Author Contributions
C.C., N.Z., E.D. designed and performed experiments. C.C. analyzed the data and wrote the manuscript. S.F.R. performed parts of the experiments. R.B., M.O. and F.H. supervised the project. F.H. designed the project, oversaw the whole project and revised the manuscript.
Conflict of interests
The authors declare that they have no conflict of interest.
Statistical analysis
P values were calculated with paired two-tailed Student t test (Graphpad prism or Excel) as specified in Figure legend.

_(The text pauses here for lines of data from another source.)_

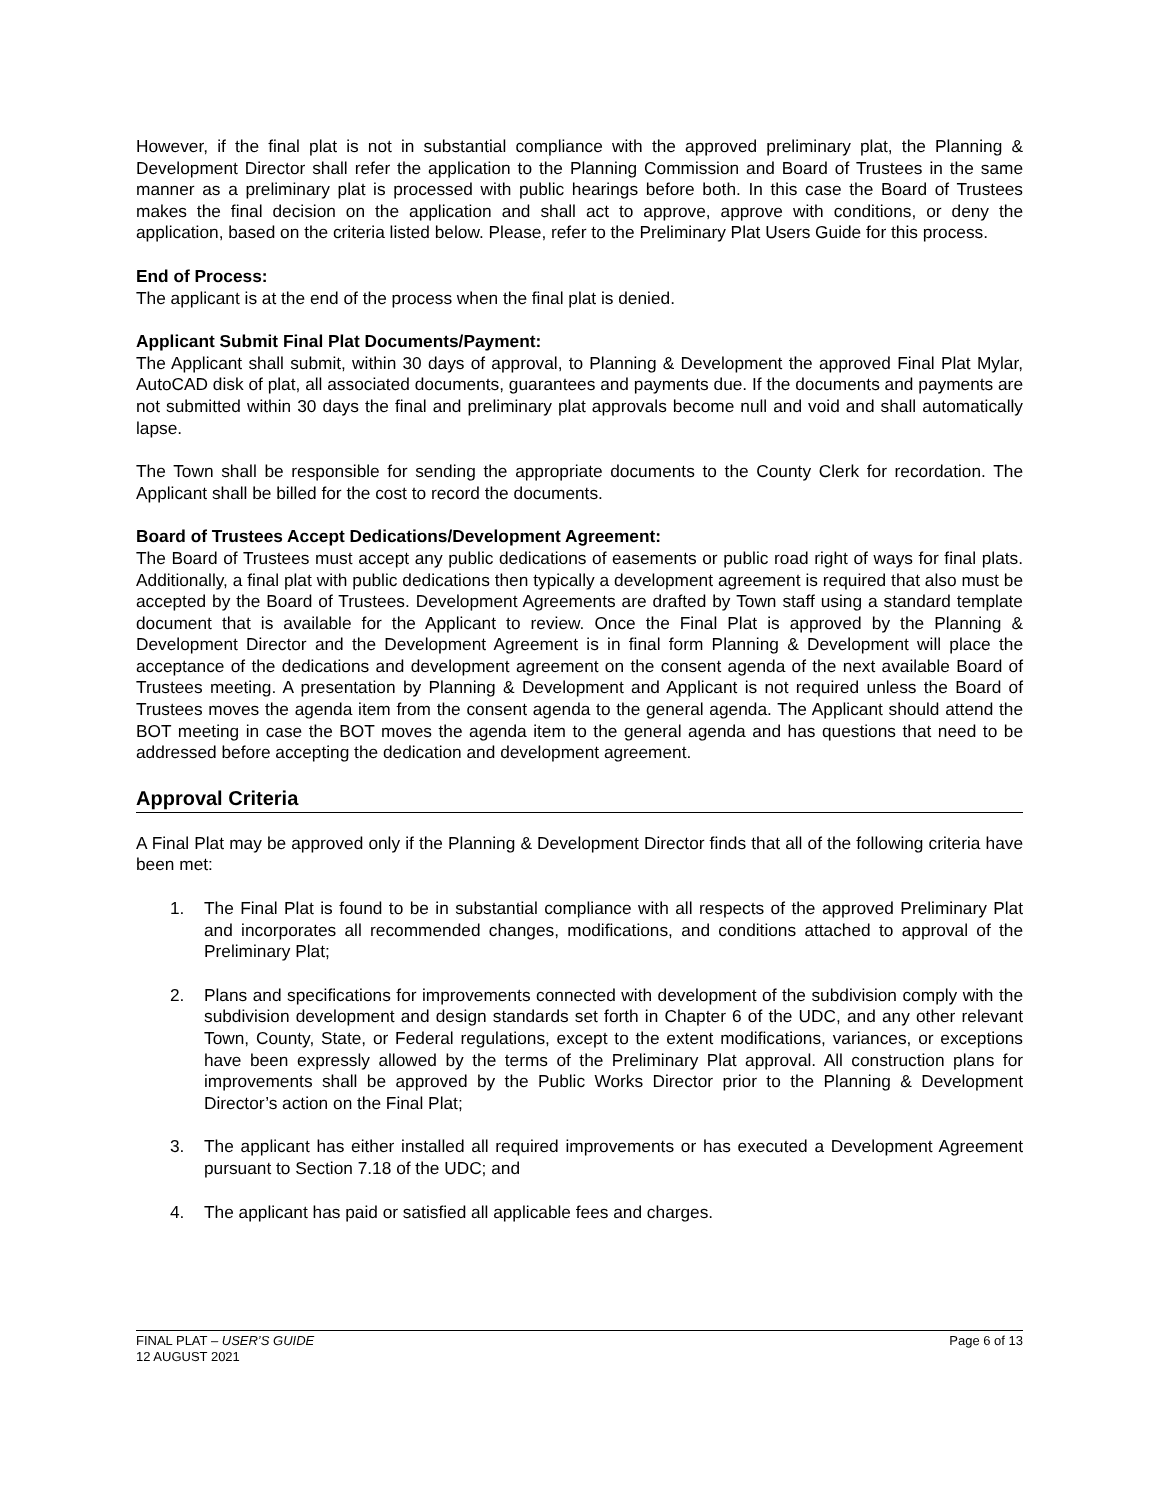However, if the final plat is not in substantial compliance with the approved preliminary plat, the Planning & Development Director shall refer the application to the Planning Commission and Board of Trustees in the same manner as a preliminary plat is processed with public hearings before both. In this case the Board of Trustees makes the final decision on the application and shall act to approve, approve with conditions, or deny the application, based on the criteria listed below. Please, refer to the Preliminary Plat Users Guide for this process.
End of Process:
The applicant is at the end of the process when the final plat is denied.
Applicant Submit Final Plat Documents/Payment:
The Applicant shall submit, within 30 days of approval, to Planning & Development the approved Final Plat Mylar, AutoCAD disk of plat, all associated documents, guarantees and payments due. If the documents and payments are not submitted within 30 days the final and preliminary plat approvals become null and void and shall automatically lapse.
The Town shall be responsible for sending the appropriate documents to the County Clerk for recordation. The Applicant shall be billed for the cost to record the documents.
Board of Trustees Accept Dedications/Development Agreement:
The Board of Trustees must accept any public dedications of easements or public road right of ways for final plats. Additionally, a final plat with public dedications then typically a development agreement is required that also must be accepted by the Board of Trustees. Development Agreements are drafted by Town staff using a standard template document that is available for the Applicant to review. Once the Final Plat is approved by the Planning & Development Director and the Development Agreement is in final form Planning & Development will place the acceptance of the dedications and development agreement on the consent agenda of the next available Board of Trustees meeting. A presentation by Planning & Development and Applicant is not required unless the Board of Trustees moves the agenda item from the consent agenda to the general agenda. The Applicant should attend the BOT meeting in case the BOT moves the agenda item to the general agenda and has questions that need to be addressed before accepting the dedication and development agreement.
Approval Criteria
A Final Plat may be approved only if the Planning & Development Director finds that all of the following criteria have been met:
1. The Final Plat is found to be in substantial compliance with all respects of the approved Preliminary Plat and incorporates all recommended changes, modifications, and conditions attached to approval of the Preliminary Plat;
2. Plans and specifications for improvements connected with development of the subdivision comply with the subdivision development and design standards set forth in Chapter 6 of the UDC, and any other relevant Town, County, State, or Federal regulations, except to the extent modifications, variances, or exceptions have been expressly allowed by the terms of the Preliminary Plat approval. All construction plans for improvements shall be approved by the Public Works Director prior to the Planning & Development Director’s action on the Final Plat;
3. The applicant has either installed all required improvements or has executed a Development Agreement pursuant to Section 7.18 of the UDC; and
4. The applicant has paid or satisfied all applicable fees and charges.
FINAL PLAT – USER’S GUIDE
12 AUGUST 2021
Page 6 of 13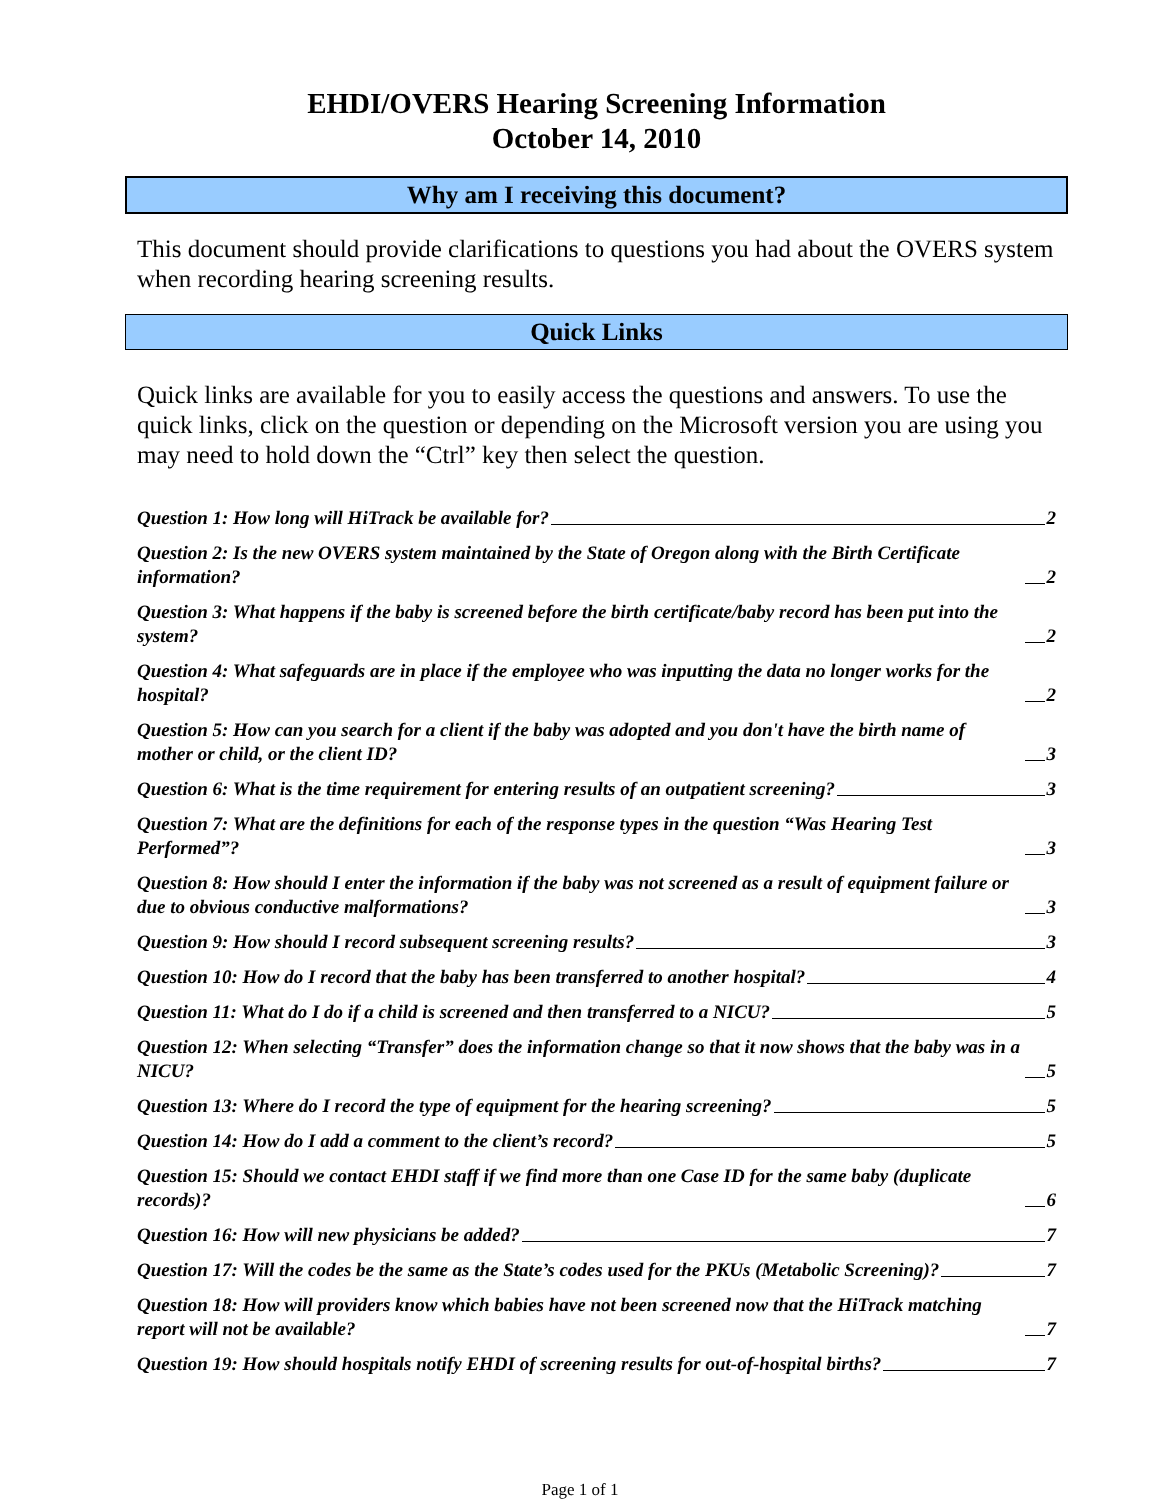EHDI/OVERS Hearing Screening Information
October 14, 2010
Why am I receiving this document?
This document should provide clarifications to questions you had about the OVERS system when recording hearing screening results.
Quick Links
Quick links are available for you to easily access the questions and answers. To use the quick links, click on the question or depending on the Microsoft version you are using you may need to hold down the “Ctrl” key then select the question.
Question 1: How long will HiTrack be available for? 2
Question 2: Is the new OVERS system maintained by the State of Oregon along with the Birth Certificate information? 2
Question 3: What happens if the baby is screened before the birth certificate/baby record has been put into the system? 2
Question 4: What safeguards are in place if the employee who was inputting the data no longer works for the hospital? 2
Question 5: How can you search for a client if the baby was adopted and you don't have the birth name of mother or child, or the client ID? 3
Question 6: What is the time requirement for entering results of an outpatient screening? 3
Question 7: What are the definitions for each of the response types in the question “Was Hearing Test Performed”? 3
Question 8: How should I enter the information if the baby was not screened as a result of equipment failure or due to obvious conductive malformations? 3
Question 9: How should I record subsequent screening results? 3
Question 10: How do I record that the baby has been transferred to another hospital? 4
Question 11: What do I do if a child is screened and then transferred to a NICU? 5
Question 12: When selecting “Transfer” does the information change so that it now shows that the baby was in a NICU? 5
Question 13: Where do I record the type of equipment for the hearing screening? 5
Question 14: How do I add a comment to the client’s record? 5
Question 15: Should we contact EHDI staff if we find more than one Case ID for the same baby (duplicate records)? 6
Question 16: How will new physicians be added? 7
Question 17: Will the codes be the same as the State’s codes used for the PKUs (Metabolic Screening)? 7
Question 18: How will providers know which babies have not been screened now that the HiTrack matching report will not be available? 7
Question 19: How should hospitals notify EHDI of screening results for out-of-hospital births? 7
Page 1 of 1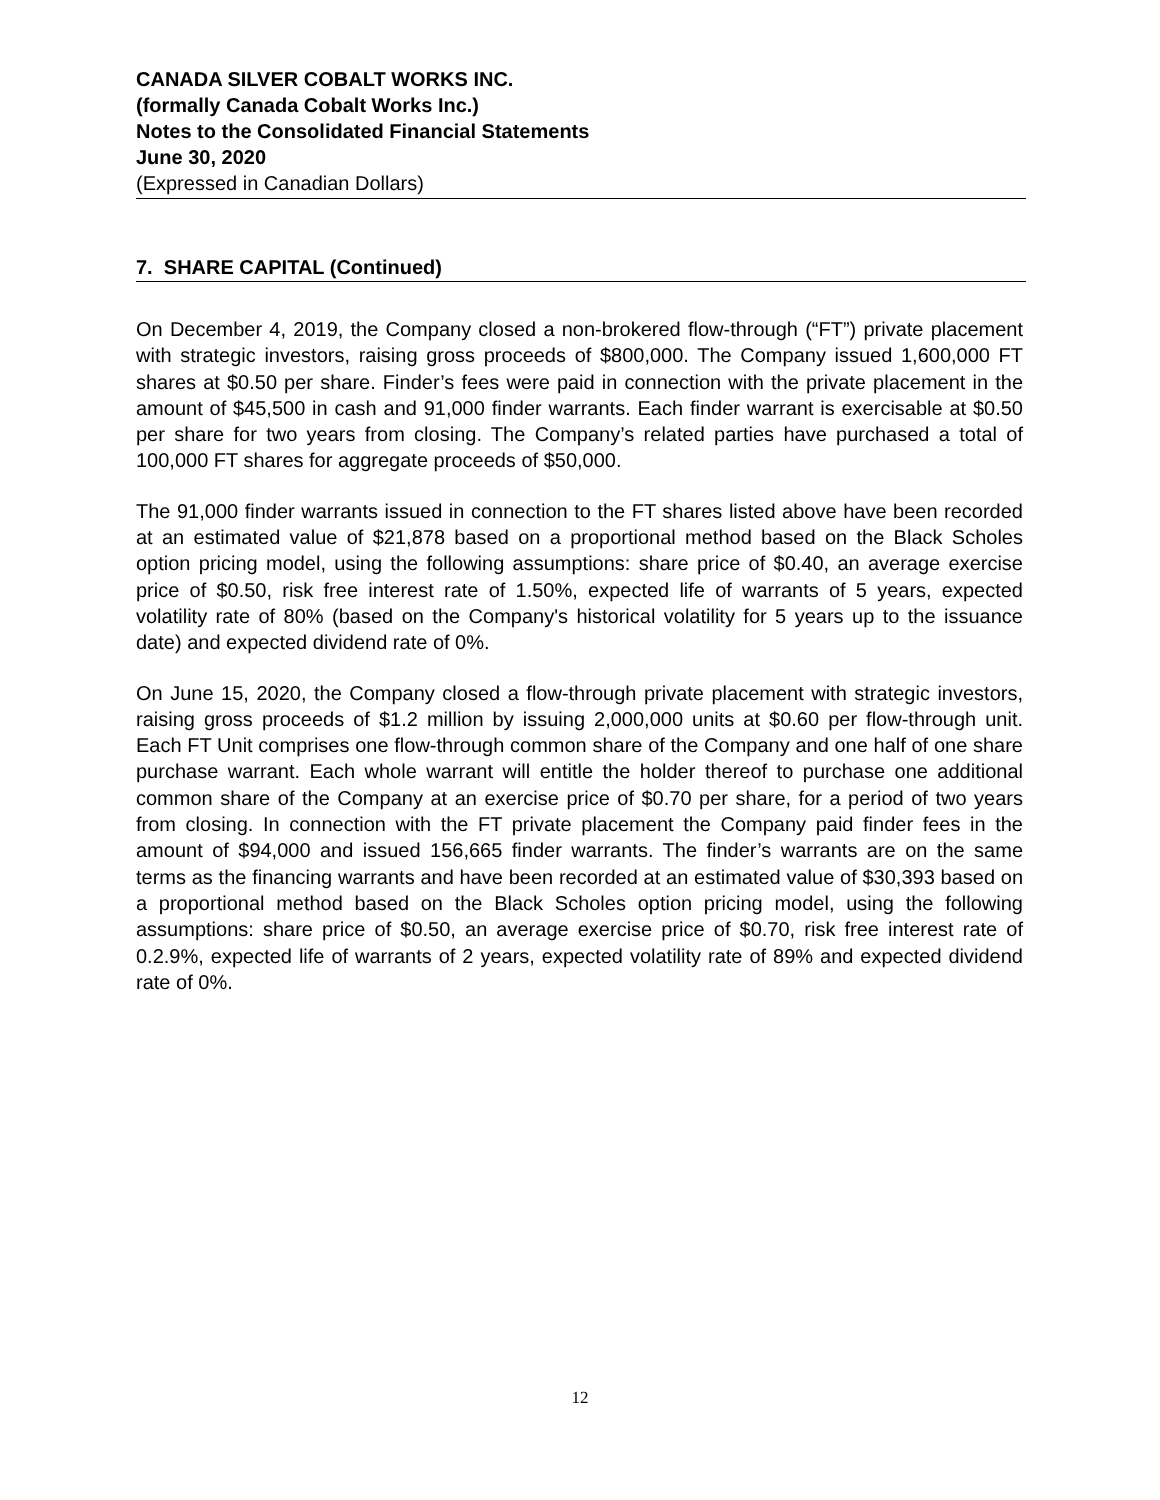CANADA SILVER COBALT WORKS INC.
(formally Canada Cobalt Works Inc.)
Notes to the Consolidated Financial Statements
June 30, 2020
(Expressed in Canadian Dollars)
7. SHARE CAPITAL (Continued)
On December 4, 2019, the Company closed a non-brokered flow-through (“FT”) private placement with strategic investors, raising gross proceeds of $800,000. The Company issued 1,600,000 FT shares at $0.50 per share. Finder’s fees were paid in connection with the private placement in the amount of $45,500 in cash and 91,000 finder warrants. Each finder warrant is exercisable at $0.50 per share for two years from closing. The Company’s related parties have purchased a total of 100,000 FT shares for aggregate proceeds of $50,000.
The 91,000 finder warrants issued in connection to the FT shares listed above have been recorded at an estimated value of $21,878 based on a proportional method based on the Black Scholes option pricing model, using the following assumptions: share price of $0.40, an average exercise price of $0.50, risk free interest rate of 1.50%, expected life of warrants of 5 years, expected volatility rate of 80% (based on the Company's historical volatility for 5 years up to the issuance date) and expected dividend rate of 0%.
On June 15, 2020, the Company closed a flow-through private placement with strategic investors, raising gross proceeds of $1.2 million by issuing 2,000,000 units at $0.60 per flow-through unit. Each FT Unit comprises one flow-through common share of the Company and one half of one share purchase warrant. Each whole warrant will entitle the holder thereof to purchase one additional common share of the Company at an exercise price of $0.70 per share, for a period of two years from closing. In connection with the FT private placement the Company paid finder fees in the amount of $94,000 and issued 156,665 finder warrants. The finder’s warrants are on the same terms as the financing warrants and have been recorded at an estimated value of $30,393 based on a proportional method based on the Black Scholes option pricing model, using the following assumptions: share price of $0.50, an average exercise price of $0.70, risk free interest rate of 0.2.9%, expected life of warrants of 2 years, expected volatility rate of 89% and expected dividend rate of 0%.
12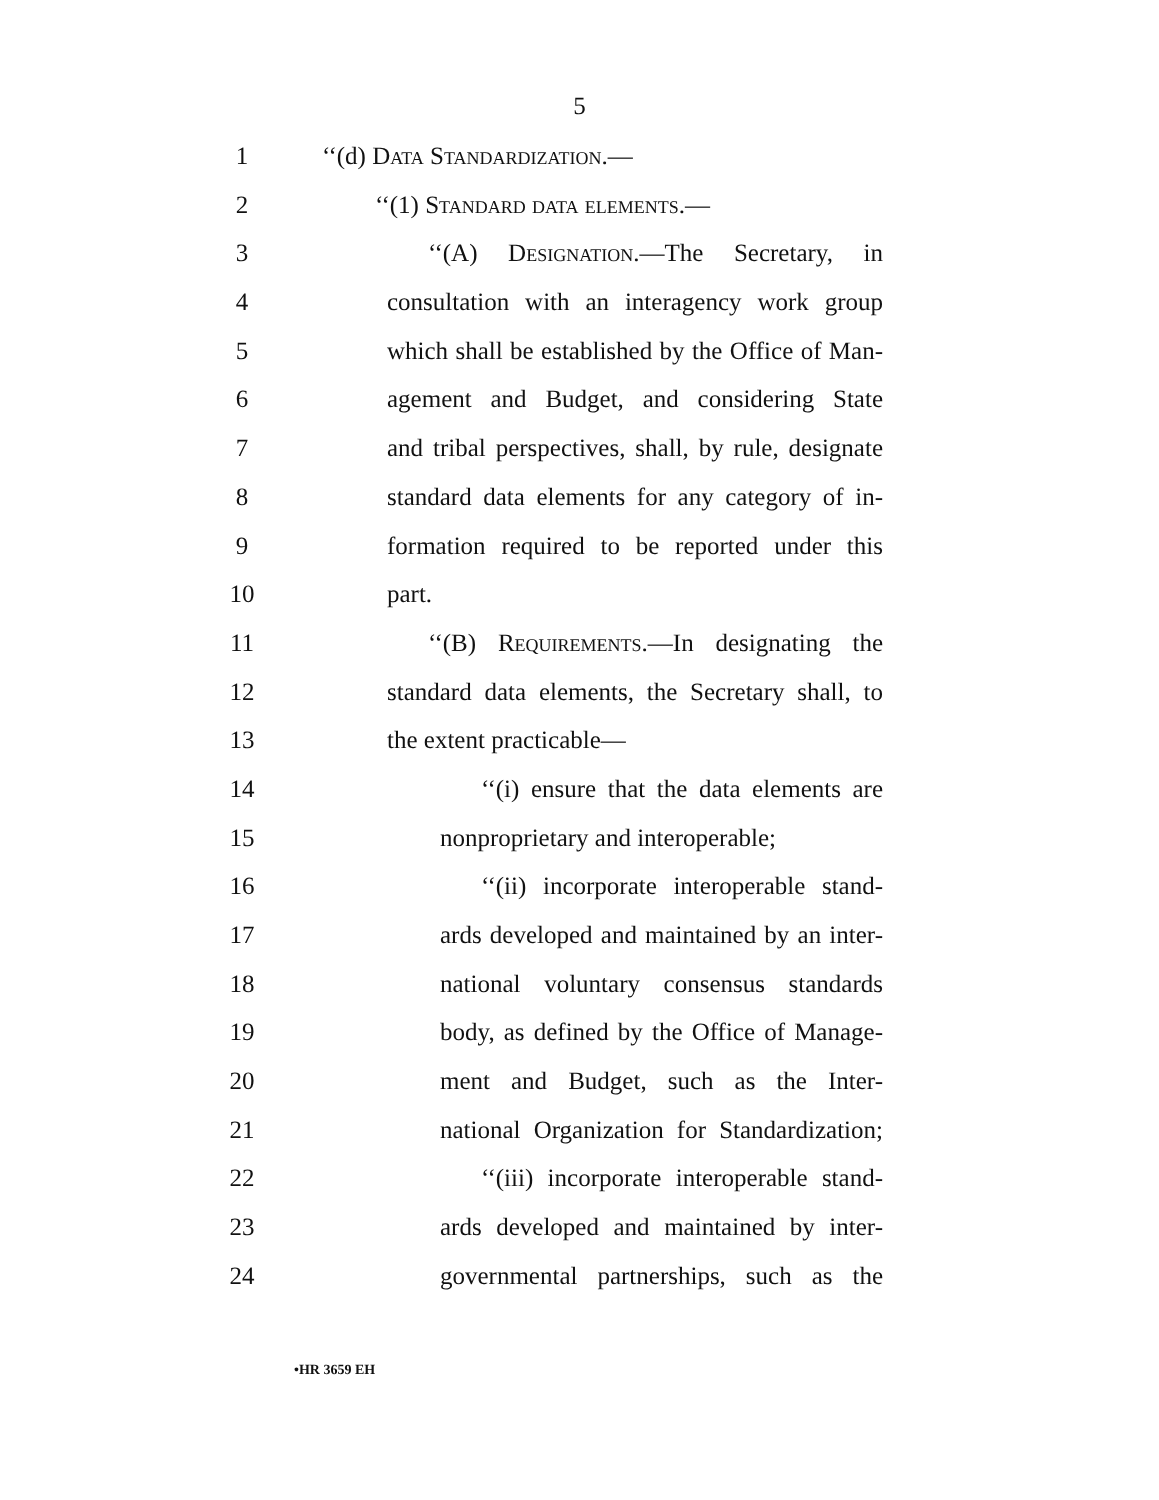5
1 ‘‘(d) Data Standardization.—
2 ‘‘(1) Standard data elements.—
3 ‘‘(A) Designation.—The Secretary, in
4 consultation with an interagency work group
5 which shall be established by the Office of Man-
6 agement and Budget, and considering State
7 and tribal perspectives, shall, by rule, designate
8 standard data elements for any category of in-
9 formation required to be reported under this
10 part.
11 ‘‘(B) Requirements.—In designating the
12 standard data elements, the Secretary shall, to
13 the extent practicable—
14 ‘‘(i) ensure that the data elements are
15 nonproprietary and interoperable;
16 ‘‘(ii) incorporate interoperable stand-
17 ards developed and maintained by an inter-
18 national voluntary consensus standards
19 body, as defined by the Office of Manage-
20 ment and Budget, such as the Inter-
21 national Organization for Standardization;
22 ‘‘(iii) incorporate interoperable stand-
23 ards developed and maintained by inter-
24 governmental partnerships, such as the
•HR 3659 EH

All error bars represent the standard deviation.
Data availability
Data availability: The microarray data have been deposited into Gene expression Omnibus (GEO) repository with the access code GSE151266. All other data and information needed to evaluate the conclusions of this work are presented in the Supplementary Figures.
Acknowledgement
We thank Annegrät Daujeumont, Alexandre Baron and Olga Kondratyeva for their expert technical supports. We particularly appreciate Luxembourg Red Cross for providing buffy coats to us.